───── Dataset entries

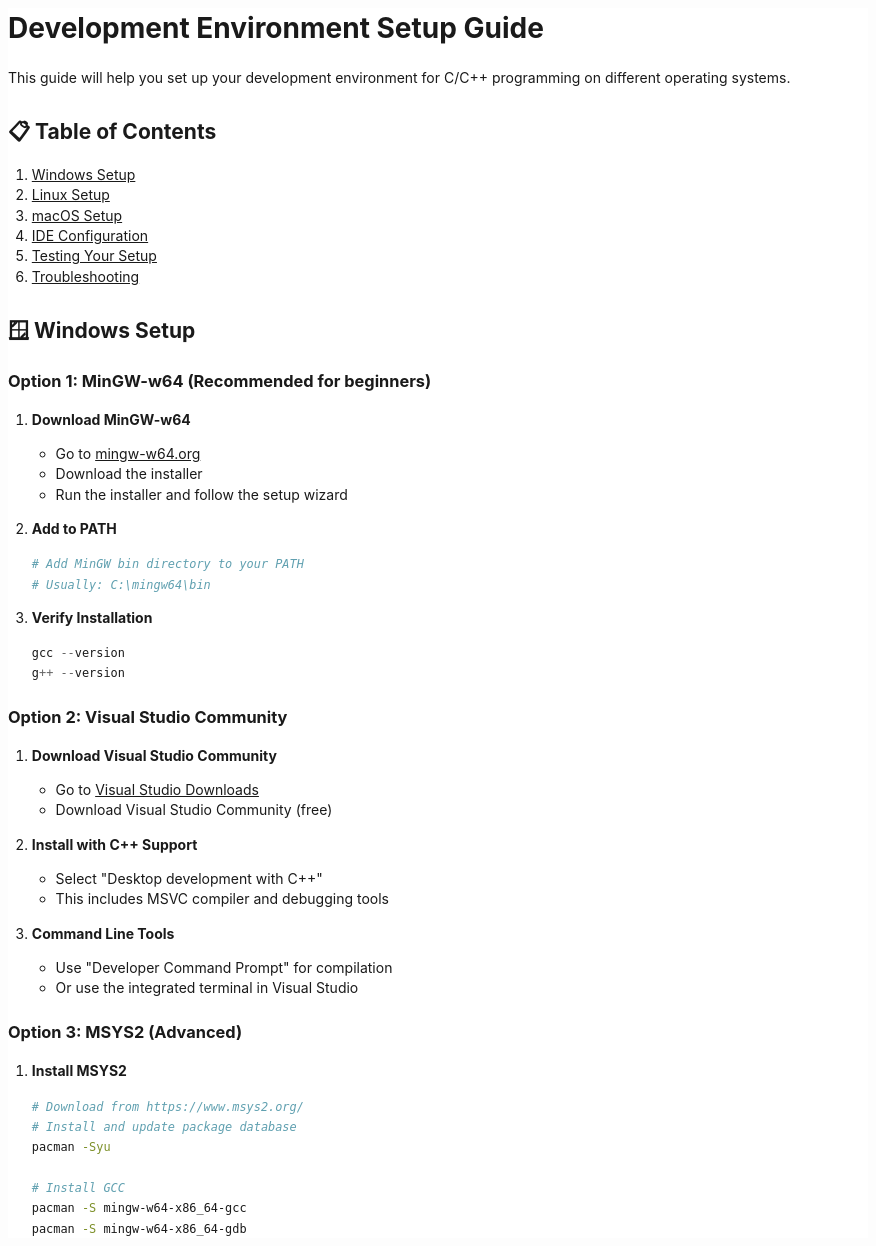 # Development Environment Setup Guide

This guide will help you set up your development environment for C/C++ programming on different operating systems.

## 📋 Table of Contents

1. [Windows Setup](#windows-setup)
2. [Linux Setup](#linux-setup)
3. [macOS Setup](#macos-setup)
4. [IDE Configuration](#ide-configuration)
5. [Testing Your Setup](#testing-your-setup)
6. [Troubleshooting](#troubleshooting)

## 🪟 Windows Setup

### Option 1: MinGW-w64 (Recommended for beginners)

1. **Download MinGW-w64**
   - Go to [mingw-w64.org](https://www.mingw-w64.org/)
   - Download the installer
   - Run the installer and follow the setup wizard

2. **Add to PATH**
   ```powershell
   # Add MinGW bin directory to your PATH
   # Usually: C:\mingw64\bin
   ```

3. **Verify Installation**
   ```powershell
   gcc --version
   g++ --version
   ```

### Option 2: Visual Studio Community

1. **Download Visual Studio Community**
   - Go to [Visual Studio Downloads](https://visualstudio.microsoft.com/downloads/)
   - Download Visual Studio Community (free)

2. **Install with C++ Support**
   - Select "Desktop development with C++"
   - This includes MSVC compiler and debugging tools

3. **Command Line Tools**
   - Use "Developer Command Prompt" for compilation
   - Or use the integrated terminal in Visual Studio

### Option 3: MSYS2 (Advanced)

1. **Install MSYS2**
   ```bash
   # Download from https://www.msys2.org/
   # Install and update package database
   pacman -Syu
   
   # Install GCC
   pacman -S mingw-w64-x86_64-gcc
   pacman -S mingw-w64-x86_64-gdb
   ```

──────────

**What the task requires:** Every line above with the string "https" in it should be copied into the answer.

**Response area:**
   - Go to [mingw-w64.org](https://www.mingw-w64.org/)
   - Go to [Visual Studio Downloads](https://visualstudio.microsoft.com/downloads/)
   # Download from https://www.msys2.org/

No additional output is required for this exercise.